Lynch mobs rise in post-revolution Egypt as people demand justice
Egypt’s political and economic instability has given rise to a growth in vigilante killings, with the lynching of suspected criminals becoming increasingly common in some rural areas.
Am Sabri’s son Mustafa,a 31 year old man from the Nile Delta, is one such recent victim of a public lynching, brutally murdered by an angry mob that allegedly took him for a thief, and hung him for display in broad daylight.
“The crowd thought he was a thief because he was mentally ill. The first blow came from behind on the back of his head, then part of his skull was hacked off. The second hit was to his chest – they cut him open,” the victim’s father told RT.
Unfortunately, Mustafa’s case is not unique. These brutal vigilante executions have been on the rise, with at least 17 cases reported only in the province of Sharqiya alone, since 2011’s revolution.
The most high profile killing in Sharqiya has been the son of a leading member of the Muslim Brotherhood political party, 16-year-old secondary school student Yussef Rabie Abdessalam, killed earlier in May. He was lynched by Qattawiya villagers for shooting a man that criticized the Brotherhood on the internet.
Online videos of the ‘rural justice’ show a pattern - an angry crowd viciously drags a man through the street, sets his corpse on fire and strings it up on a tree for public display, while the security forces remain absent from the scene.
Officials from the ruling Freedom and Justice party and the police admit that the authorities are reluctant to confront suspected mob killers, RT’s correspondent Bel Trew reports.
Egyptian Justice Minister Ahmed Mekki has condemned such killings in the media, saying that it “signifies the death of the state” as cited by Al Arabiya.
However, law enforcement officials have been accused of failing to control the situation, particularly when entire villages with thousands of people are involved in these vigilante mobs.
"When a whole village kills a man, do you think it is possible to arrest all 10 to 15,000 residents? Of course not," captain of the regional Belbies Police Station, Mohamed Farag, is quoted by local newspaper Ahram Online as saying.
These words are no consolation to the victim’s families who fear that the violence and injustice will continue.
“The local security chief said ‘give me one name and I will arrest him in 24 hours’. Now Mustafa has been dead for 50 days. And the security director has done nothing” said Sabri, the victim’s father.
Though such examples of mob justice are only arising in rural areas, many fear that the killings may spread to major cities.
The lynch mobs show the government’s failure to provide justice, rights advocate Karim Ennarah told RT.
“These increasing cases of lynches and communal violence, people taking justice into their own hands there are a visible sign of increasing lack of faith in the society, faith into the criminal justice system.”

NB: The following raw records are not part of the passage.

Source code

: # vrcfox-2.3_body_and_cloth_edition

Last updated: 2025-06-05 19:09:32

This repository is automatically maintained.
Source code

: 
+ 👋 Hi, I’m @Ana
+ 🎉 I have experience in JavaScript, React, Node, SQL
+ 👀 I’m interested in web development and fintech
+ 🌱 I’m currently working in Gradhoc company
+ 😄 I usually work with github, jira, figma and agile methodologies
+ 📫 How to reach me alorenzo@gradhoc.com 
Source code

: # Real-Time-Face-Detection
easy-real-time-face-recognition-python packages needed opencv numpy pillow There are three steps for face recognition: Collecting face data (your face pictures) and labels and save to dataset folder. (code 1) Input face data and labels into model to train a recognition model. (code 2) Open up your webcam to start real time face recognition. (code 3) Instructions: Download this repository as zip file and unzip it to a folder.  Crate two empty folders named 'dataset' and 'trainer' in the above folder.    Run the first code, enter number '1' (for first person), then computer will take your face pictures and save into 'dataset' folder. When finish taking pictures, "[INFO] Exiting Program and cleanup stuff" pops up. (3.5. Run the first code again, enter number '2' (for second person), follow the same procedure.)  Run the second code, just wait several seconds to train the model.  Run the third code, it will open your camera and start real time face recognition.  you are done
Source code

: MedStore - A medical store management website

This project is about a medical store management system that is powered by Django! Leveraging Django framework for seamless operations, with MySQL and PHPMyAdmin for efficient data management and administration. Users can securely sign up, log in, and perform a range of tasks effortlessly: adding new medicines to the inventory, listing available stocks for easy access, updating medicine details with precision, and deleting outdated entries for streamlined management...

The excessive use of force by police during protests and demonstrations has contributed to the negative attitudes now taken to the rule of law, both under the interim rule of the Supreme Council of the Armed Forces (SCAF) and the current Muslim Brotherhood President Mohamed Morsi.
“People in Egypt have always had a negative relationship with the police, and not a very good relationship with the judiciary. But that has become even worse after the revolution,” acknowledged Ennarah.
However, local leader of the Freedom and Justice party Ahmed Shehata, who personally knew one of the victims, says that the security situation is improving in post revolution Egypt.
“Egypt has experienced one of the best revolutions in history. The country is being healed very quickly. We are almost in a stable situation, there will be security. We have a plan for the economy and security of Egypt,” Shehata told RT.
Since the 2011 uprising that overthrew President Hosni Mubarak, the Muslim Brotherhood has established itself as the country’s ruling party, but has failed to make any reforms, Egyptian blogger and journalist Wael Eskandar told RT . He added that the government gives resources only to the elite to solidify the party’s power, but not to those who need help.
“The great danger is that no reforms are done…We have a horrible social security network. If you don’t want political unrest you have to feed people, you have to give them shelter, you have to solve their problems. This has not been the case with Muslim Brotherhood, they are just solidifying their rule, they are not sharing power with anyone.”